Investors are advised to put money in equity funds via systematic transfer plans (STPs). This involves putting money in a liquid or ultra short-term fund and then transferring a fixed sum to a chosen equity fund. What is the ideal tenure of an STP? We ask the experts.

Swarup Mohanty, chief executive officer, Mirae Asset Global Investments (India) Pvt. Ltd

Investors who have regular income prefer to invest their money in equities through the systematic investment plan (SIP) route, while investors having irregular income or those who have a one-time surplus, prefer the STP route of investment. The advice of investing through STP route should be similar to that of the SIP.

It provides advantage of rupee cost averaging and higher returns compared to the savings bank account. We believe the tenure of STP should be linked to the tenure or goal which the investor would like to reach. Let me explain this with an example.

For instance, if you have a goal to buy a car after five years, you could do an STP for a period of two years, assuming of course you have a good corpus or an investable surplus, to begin with.

The key for investors is to choose the tenure based on the tenure of their goal and expected rate of return. This is where the role of a financial planner or adviser becomes critical. She must provide the appropriate asset allocation and advice.

Some people take the STP route when equity markets peak out. This may backfire because you are taking a call on the market. That call could go either ways. Stick to the asset allocation based on your risk profile and invest accordingly.

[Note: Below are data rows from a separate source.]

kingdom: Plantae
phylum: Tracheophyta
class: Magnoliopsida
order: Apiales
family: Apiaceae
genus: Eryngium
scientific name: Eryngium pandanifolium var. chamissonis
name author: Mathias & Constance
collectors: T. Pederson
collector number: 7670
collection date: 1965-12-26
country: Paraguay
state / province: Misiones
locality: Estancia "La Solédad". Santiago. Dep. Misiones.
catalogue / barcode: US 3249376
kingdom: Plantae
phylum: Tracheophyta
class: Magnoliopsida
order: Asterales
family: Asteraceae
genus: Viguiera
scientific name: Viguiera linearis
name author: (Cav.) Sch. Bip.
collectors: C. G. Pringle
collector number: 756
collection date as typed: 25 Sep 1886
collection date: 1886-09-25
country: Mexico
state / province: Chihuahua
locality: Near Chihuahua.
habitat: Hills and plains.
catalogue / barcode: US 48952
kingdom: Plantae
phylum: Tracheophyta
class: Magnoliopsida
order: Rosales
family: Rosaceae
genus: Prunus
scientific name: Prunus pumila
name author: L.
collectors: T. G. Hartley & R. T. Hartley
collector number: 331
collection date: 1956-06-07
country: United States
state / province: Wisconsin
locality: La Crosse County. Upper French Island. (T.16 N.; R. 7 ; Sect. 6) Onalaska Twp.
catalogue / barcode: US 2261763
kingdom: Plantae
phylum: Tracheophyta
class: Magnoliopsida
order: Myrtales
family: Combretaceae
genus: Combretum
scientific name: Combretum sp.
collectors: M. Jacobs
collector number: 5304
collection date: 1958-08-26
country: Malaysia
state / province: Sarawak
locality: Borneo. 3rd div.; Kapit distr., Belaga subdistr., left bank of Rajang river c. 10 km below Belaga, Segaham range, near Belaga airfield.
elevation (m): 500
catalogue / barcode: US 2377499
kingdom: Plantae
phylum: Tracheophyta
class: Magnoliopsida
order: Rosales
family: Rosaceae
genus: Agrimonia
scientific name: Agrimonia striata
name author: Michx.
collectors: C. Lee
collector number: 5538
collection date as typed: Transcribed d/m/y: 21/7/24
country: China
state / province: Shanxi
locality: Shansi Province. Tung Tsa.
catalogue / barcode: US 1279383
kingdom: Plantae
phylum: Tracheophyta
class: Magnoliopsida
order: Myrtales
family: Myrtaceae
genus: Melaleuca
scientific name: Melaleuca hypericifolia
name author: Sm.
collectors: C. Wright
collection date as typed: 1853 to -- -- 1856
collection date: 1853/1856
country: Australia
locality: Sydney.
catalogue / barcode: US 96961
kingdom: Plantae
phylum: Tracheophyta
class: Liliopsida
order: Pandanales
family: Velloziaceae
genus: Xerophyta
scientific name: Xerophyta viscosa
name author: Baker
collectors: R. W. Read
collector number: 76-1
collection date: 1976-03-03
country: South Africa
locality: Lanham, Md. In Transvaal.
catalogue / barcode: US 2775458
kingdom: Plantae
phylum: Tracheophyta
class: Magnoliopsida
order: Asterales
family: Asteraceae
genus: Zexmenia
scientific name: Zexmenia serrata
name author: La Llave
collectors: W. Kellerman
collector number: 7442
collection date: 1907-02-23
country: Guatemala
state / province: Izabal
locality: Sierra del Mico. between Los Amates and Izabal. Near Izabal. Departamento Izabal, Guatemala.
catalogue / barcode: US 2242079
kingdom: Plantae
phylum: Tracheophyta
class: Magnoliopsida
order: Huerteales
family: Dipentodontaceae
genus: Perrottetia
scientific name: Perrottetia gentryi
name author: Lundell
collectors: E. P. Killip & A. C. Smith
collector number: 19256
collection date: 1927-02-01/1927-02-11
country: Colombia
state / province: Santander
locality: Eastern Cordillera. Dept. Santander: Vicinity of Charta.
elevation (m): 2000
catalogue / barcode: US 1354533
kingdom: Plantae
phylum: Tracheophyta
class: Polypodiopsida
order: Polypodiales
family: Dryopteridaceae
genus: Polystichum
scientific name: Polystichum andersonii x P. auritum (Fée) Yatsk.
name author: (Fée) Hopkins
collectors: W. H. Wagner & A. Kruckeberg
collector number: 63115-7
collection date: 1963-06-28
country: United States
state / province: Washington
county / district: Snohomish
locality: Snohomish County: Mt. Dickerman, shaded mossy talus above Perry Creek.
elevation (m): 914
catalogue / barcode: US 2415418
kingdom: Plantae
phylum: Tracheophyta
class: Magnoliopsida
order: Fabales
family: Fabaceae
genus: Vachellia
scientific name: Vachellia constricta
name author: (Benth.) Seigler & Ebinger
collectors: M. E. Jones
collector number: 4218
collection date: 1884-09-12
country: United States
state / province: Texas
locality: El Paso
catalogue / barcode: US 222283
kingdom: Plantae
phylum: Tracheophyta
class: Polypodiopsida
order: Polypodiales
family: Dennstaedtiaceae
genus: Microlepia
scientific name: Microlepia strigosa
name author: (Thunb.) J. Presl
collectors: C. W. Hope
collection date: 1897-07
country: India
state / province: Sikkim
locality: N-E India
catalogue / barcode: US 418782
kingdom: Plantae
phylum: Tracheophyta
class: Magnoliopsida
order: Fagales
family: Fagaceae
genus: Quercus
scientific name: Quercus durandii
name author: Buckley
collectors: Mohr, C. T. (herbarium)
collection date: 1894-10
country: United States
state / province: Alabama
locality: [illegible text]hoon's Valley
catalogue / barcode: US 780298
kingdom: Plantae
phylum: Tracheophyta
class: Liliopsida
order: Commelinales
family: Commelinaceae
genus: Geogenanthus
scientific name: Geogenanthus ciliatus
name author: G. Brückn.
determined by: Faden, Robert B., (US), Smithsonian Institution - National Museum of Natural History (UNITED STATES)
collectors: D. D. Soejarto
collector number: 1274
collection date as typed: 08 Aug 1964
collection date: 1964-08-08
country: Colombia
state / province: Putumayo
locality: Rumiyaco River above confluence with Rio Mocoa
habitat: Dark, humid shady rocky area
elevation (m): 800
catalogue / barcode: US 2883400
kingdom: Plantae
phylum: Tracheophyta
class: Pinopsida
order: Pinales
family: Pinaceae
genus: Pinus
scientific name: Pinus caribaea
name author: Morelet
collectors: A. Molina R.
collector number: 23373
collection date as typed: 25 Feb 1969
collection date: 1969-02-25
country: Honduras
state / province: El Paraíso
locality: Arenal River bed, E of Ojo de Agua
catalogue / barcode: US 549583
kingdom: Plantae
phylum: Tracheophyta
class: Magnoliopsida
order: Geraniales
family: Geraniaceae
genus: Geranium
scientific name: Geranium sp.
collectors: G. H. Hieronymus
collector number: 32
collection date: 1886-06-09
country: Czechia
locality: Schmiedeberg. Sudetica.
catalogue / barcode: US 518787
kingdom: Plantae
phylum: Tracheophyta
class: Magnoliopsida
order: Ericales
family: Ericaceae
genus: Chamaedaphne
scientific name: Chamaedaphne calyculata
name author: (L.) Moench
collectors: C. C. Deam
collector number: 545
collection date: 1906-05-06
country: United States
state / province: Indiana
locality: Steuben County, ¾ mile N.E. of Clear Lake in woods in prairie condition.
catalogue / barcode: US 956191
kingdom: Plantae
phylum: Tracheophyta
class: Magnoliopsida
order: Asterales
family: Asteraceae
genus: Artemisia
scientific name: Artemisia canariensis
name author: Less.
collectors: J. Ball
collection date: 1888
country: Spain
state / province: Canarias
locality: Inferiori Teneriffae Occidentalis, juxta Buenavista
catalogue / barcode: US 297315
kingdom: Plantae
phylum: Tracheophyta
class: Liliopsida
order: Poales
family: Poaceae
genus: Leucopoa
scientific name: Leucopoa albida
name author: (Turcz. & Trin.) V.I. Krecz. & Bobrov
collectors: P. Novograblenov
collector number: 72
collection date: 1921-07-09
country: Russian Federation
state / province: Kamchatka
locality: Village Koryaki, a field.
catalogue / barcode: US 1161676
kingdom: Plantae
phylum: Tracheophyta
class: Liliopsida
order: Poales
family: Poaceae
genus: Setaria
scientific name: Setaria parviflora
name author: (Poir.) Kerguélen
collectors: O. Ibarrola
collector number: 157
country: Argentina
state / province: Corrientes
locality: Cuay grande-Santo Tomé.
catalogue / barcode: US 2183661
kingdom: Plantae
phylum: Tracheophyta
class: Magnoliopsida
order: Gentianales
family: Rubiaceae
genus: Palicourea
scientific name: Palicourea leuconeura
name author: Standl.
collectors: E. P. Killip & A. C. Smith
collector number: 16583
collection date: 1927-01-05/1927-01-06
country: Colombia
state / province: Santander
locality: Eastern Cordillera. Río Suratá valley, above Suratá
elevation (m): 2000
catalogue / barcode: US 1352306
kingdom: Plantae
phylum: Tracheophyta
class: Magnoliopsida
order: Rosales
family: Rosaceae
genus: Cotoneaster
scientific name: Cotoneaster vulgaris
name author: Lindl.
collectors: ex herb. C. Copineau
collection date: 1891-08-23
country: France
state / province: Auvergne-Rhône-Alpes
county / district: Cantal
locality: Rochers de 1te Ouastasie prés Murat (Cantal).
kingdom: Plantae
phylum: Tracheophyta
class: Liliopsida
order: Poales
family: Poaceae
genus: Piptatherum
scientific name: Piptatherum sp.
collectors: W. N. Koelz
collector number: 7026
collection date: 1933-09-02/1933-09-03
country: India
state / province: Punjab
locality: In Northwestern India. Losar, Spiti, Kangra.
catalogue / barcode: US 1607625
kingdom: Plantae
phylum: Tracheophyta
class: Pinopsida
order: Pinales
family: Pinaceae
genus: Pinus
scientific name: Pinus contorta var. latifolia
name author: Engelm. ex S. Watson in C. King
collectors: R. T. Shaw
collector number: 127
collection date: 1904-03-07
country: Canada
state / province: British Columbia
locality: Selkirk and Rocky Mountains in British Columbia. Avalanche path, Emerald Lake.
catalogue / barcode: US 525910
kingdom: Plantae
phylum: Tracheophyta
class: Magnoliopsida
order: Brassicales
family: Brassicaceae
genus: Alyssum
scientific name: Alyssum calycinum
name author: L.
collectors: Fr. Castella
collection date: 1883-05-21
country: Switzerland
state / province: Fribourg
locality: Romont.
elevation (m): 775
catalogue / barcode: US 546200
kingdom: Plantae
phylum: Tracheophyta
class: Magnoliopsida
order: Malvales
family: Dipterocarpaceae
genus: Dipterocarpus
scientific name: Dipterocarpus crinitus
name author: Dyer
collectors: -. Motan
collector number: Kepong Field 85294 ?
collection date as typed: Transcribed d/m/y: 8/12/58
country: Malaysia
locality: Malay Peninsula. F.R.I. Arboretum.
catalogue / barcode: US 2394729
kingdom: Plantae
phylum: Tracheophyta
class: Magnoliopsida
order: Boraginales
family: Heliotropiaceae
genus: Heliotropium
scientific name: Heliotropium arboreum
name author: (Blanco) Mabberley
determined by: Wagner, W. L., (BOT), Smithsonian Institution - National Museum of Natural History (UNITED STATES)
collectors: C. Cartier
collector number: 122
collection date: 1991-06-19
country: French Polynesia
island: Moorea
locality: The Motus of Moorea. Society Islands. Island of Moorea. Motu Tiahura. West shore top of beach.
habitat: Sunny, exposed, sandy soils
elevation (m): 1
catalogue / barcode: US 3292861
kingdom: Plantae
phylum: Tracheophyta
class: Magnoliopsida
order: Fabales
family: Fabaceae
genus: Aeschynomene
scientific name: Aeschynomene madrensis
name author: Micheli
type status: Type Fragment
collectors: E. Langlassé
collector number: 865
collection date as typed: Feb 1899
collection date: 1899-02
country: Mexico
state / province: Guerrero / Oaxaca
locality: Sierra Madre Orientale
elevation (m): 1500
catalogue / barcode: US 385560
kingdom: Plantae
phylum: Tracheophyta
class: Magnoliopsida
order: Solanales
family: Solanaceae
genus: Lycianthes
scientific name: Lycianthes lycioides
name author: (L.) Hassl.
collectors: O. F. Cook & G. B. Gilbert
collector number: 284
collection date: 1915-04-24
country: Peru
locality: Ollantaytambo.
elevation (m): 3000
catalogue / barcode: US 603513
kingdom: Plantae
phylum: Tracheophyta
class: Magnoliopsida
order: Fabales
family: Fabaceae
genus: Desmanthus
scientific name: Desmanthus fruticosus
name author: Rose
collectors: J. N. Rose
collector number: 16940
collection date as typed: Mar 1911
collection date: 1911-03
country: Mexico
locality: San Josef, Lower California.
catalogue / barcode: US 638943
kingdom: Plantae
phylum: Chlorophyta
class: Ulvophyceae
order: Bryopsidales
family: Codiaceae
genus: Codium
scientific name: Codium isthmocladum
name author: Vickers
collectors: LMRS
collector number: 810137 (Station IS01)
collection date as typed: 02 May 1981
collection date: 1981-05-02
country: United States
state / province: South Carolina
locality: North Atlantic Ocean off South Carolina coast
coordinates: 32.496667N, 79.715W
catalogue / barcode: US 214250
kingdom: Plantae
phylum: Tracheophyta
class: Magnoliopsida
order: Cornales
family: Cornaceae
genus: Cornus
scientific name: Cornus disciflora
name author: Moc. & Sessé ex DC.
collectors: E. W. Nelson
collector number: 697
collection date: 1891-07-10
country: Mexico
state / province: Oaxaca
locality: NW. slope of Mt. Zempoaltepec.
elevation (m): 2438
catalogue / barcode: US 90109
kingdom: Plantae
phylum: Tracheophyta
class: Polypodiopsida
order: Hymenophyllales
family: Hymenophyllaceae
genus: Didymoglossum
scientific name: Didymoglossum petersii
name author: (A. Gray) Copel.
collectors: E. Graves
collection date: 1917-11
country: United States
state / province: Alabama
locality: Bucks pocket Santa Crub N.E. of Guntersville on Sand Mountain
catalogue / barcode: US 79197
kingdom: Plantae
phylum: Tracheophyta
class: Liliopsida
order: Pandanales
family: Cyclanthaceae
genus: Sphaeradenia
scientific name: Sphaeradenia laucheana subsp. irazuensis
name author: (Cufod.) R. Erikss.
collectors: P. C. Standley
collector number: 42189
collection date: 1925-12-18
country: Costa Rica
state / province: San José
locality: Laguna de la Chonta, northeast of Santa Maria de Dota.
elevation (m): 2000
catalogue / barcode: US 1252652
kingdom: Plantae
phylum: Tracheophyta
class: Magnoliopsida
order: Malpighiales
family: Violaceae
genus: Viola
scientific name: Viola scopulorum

Harsha Upadhyaya, chief investment officer-equity, Kotak Mahindra Asset Management Co Ltd

There is no ‘one size fits all’ suggestion. Ideally the time horizon of STP should depend on one’s risk profile, market outlook, prevailing valuations and the likely holding period of investment post completion of STP period.

If it is being used to participate in equity for a long horizon of say 10-15 years, then generally one can participate through STP over a period of 12-36 months. This helps in averaging the cost of investment and would help the investor avoid timing the market. The longer the STP period, higher is the averaging benefit.

But a minimum period of 24 months would ensure that the investor is not caught in a wrong cycle and thus, avoids investing at peak valuations. STP is not a fool proof method to avoid losses or maximise returns.

However, it definitely helps to minimise market timing risk and helps the long term investor in averaging his cost of investment over a reasonable period.

STP option is best suited when the market valuations are fair or above average, as hopefully through averaging one is able to build a portfolio through market corrections rather than at or around peak valuations.

It can also be an effective tool to tide over any possible event risks in the short term.

Anup Bansal, co-founder and managing director, Mitraz Financial Services

The approach of putting money in liquid or ultra-short-term fund and then transferring into equity funds through STP is to avoid timing the market. This is applicable primarily when markets valuations— as measured by the price-earnings (P-E) ratio—are in the expensive zone when compared with the historical values. Higher the valuation of the market, longer is the STP tenure.

For example, for market PE in the range of 24-25 times, the STP tenure could be a weekly fixed amount for 9-12 months for the targeted equity allocation whereas for market-PE greater than 25 times (current scenario), the STP tenure could be a weekly fixed amount for 15-18 months. The rationale is based on historical analysis of 1 year and 3 years’ forward returns when market is in a particular PE-zone.

The average market-PE till date is 18-20 and the probability of negative forward returns is significantly high at PE-values greater than 24 times.

So, it is prudent to take equity exposures in small chunks at high valuation. The fixed weekly STP amount may be readjusted dynamically based on changes in market valuation. This confirms to risk management where an investor does not capture the whole upside but protects the downside as much as possible.

Shyam Sunder, managing director, PeakAlpha Investment Services Pvt. Ltd

The systematic transfer plan tenure is a judgement call, whose success or failure will only be apparent in hindsight.

An STP will be judged as a good strategy if there is a sharp correction while the STP is active. The money still in the liquid fund is protected from the fall. The earlier in the tenure the fall, the more successful the strategy.

An STP will be judged as a bad strategy in a steady bull market, like we have all witnessed recently. Here, it has prevented the money that is still in the liquid fund from participating in this market rally. The investor’s opportunity cost here is high.

By extension, a very short STP tenure retains risk because the market may correct immediately after the STP is completed. A very long STP tenure has significant opportunity cost, since the investor may miss out on a significant market rally.

Therefore, we decide on the STP tenure based on our perception of prevailing and upcoming market volatility. When we are nervous, we lengthen the STP tenure, and when we are optimistic, we trim the tenure. We are currently recommending 24-week STPs.

Given that the objective of STPs is to protect against market volatility, we always prefer a weekly STP frequency.